Obviously the text after '>' is important, while the ignorable text after a ';' is not ... unless it's the first line of the file. If so, what name should be used to distinguish between one and another? The code calls the first line a title, for example.

Some people implemented ';' as a generic comment field, to be ignored. (See that Talk page for a couple of examples; "read.fasta in the seqinR package and by the function readFASTA in the Biostrings package") Most others did not.

After Pearson came NCBI. They describe a backwards compatible subset of the original FASTA at http://blast.ncbi.nlm.nih.gov/blastcgihelp.shtml . It calls the '>' line a "description line (defline)". The NCBI toolkit further break up the record into "sequence, description, and identifiers" (see http://www.ncbi.nlm.nih.gov/books/NBK21097/ ).

BioPerl and Biopython, and I assume the other Bio* languages, follow NCBI's lead and use the same, or similar, names.
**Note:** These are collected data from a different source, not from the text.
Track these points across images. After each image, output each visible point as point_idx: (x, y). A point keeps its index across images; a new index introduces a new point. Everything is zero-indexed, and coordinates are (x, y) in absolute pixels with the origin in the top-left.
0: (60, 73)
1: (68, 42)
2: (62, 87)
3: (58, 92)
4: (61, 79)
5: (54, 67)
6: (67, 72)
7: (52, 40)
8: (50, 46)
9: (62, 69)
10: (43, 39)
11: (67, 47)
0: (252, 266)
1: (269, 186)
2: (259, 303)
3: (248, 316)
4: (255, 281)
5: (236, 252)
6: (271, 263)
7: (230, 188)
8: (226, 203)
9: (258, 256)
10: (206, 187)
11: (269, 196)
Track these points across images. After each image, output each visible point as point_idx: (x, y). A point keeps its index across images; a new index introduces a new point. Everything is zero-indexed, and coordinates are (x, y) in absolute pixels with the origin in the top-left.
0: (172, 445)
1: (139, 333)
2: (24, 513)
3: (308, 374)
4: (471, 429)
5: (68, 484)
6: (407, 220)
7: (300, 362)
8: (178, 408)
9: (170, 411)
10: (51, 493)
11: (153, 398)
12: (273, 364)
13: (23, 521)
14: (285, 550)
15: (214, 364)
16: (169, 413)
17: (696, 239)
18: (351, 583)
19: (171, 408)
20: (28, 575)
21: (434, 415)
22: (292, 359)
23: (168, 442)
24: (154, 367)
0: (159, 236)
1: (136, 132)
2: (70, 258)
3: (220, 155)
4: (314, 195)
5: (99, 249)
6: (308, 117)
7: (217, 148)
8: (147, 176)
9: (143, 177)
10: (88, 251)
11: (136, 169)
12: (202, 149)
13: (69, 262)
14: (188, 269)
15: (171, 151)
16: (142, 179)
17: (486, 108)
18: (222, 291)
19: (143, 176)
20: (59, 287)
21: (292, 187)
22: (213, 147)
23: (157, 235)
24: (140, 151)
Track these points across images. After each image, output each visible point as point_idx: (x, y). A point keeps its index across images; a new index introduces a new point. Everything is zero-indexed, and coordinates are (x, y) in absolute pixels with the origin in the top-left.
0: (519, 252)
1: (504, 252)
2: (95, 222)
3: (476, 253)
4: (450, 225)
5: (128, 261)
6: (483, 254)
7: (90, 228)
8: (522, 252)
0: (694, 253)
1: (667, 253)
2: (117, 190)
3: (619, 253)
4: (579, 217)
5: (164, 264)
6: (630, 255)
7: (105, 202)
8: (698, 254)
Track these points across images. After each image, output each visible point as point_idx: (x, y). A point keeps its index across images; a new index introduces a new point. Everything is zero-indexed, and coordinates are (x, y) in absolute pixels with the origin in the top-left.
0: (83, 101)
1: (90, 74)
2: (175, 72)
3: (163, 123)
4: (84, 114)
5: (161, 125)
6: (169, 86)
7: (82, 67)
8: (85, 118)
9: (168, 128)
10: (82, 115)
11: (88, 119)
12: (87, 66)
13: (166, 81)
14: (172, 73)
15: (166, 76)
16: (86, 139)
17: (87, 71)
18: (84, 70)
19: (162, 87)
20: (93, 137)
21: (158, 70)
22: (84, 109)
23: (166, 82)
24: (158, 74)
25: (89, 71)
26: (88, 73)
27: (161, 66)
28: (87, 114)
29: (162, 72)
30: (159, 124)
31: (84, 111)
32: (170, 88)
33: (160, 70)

I am a member of the NCBI FASTA camp, not the Pearson FASTA camp, so when I see the term "comment" I think it unambiguously refers to text after a ';' line in a Peason file. I can see how someone from a different intellectual heritage would call the description a "comment", but as most of the world uses NCBI FASTA and not Pearson FASTA, I think it's a bit confusing to do so.